Las cosas siguen pintando mal para el opositor Juan Guaidó. No solo se trata de los casos de corrupción que rodean a su Gobierno interino o la tibieza frente a la dictadura venezolana, también está el alto rechazo de quienes antes creían en él. Una reciente encuesta reflejó una estrepitosa caída de su popularidad. De tener 84,6 % en febrero del año 2019, pasó a tener tan solo 4 % de apoyo en julio de 2021.

El número es sin duda un golpe de realidad para el opositor que se perfilaba como una esperanza para la sociedad venezolana sumida en la pobreza. La más reciente decisión fue sentarse a dialogar con el régimen de Nicolás Maduro, olvidando su promesa de «cese de la usurpación, gobierno de transición y elecciones libres» planteada en el estatuto de transición que marcaba la ruta hacia un gobierno democrático.

La encuesta realizada por Meganálisis también arroja otras cifras que esbozan lo que piensan los venezolanos sobre el contexto que rodea al país. Por ejemplo, 71,3 % de los encuestados no cree en el diálogo; 72,1 % no confía en el Consejo Nacional Electoral y 68,3 % ni siquiera confía en el voto.

Es un escenario complicado, también para el chavismo, ya que 76,3 % apoya que Maduro y su régimen dejen el poder antes de terminar el año. Una probabilidad distante, tomando en cuenta que un sector de la oposición está dispuesta a participar en las elecciones regionales y municipales del 21 de noviembre, cuando se elegirán unos 3100 cargos públicos, lo cual dará una apariencia de democracia al chavismo y solo servirá para extender su permanencia en el poder, pero ahora con el aval de la oposición.

Un diálogo innecesario con EEUU observando

Para la encuestadora, «Guaidó se convirtió en la expectativa de más rápido ascenso, y más estrepitosa caída. En un lapso de 29 meses cayó de 84,6 % de respaldo a solo 4,0 % de apoyo. Un tobogán de descenso plagado de un discurso contradictorio y errores imperdonables».

Es un planteamiento que va en consonancia con las expectativas del venezolano común, que optó por sobrevivir ante la galopante inflación y la escasa calidad de vida, antes que seguir gastando tiempo y energías en política. El reporte de Meganálisis lo demuestra. Ahora se suma el diálogo, el tercer intento en cuatro años. Ninguno de los dos primeros funcionó.
========
> PRUÉBALO
Transcribe del texto sobre la caída de popularidad de Guaidó el fragmento que empieza en "Las cosas siguen" y termina en "un gobierno democrático.". El material que aparece a continuación no se necesita para este ejercicio.

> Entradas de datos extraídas
========
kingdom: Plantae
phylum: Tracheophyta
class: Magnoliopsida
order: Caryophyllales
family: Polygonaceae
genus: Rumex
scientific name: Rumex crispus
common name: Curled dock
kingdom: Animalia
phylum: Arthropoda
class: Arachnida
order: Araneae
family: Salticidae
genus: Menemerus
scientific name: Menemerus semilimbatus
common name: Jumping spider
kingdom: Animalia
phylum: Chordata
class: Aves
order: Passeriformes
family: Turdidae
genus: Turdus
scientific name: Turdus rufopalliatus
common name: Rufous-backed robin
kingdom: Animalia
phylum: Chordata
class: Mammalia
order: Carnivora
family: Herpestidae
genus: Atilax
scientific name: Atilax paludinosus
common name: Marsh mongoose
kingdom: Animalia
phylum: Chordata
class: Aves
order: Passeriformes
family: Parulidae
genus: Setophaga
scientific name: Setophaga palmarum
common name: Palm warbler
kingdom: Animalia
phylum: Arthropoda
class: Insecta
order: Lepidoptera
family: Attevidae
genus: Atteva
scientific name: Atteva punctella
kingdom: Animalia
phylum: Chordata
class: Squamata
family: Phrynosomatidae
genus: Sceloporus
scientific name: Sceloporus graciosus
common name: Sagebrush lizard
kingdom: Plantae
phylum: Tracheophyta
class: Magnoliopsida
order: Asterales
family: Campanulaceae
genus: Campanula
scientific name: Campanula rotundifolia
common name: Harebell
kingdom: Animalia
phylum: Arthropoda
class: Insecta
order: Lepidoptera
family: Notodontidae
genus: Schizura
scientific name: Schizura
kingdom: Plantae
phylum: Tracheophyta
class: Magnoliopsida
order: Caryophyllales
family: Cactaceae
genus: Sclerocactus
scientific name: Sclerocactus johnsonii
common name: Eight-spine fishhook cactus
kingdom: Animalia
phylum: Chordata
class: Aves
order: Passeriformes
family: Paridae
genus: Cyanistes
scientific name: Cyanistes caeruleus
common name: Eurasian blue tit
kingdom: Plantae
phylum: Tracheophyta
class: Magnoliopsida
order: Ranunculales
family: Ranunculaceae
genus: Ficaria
========
> EJERCICIO RESUELTO
Las cosas siguen pintando mal para el opositor Juan Guaidó. No solo se trata de los casos de corrupción que rodean a su Gobierno interino o la tibieza frente a la dictadura venezolana, también está el alto rechazo de quienes antes creían en él. Una reciente encuesta reflejó una estrepitosa caída de su popularidad. De tener 84,6 % en febrero del año 2019, pasó a tener tan solo 4 % de apoyo en julio de 2021.

El número es sin duda un golpe de realidad para el opositor que se perfilaba como una esperanza para la sociedad venezolana sumida en la pobreza. La más reciente decisión fue sentarse a dialogar con el régimen de Nicolás Maduro, olvidando su promesa de «cese de la usurpación, gobierno de transición y elecciones libres» planteada en el estatuto de transición que marcaba la ruta hacia un gobierno democrático.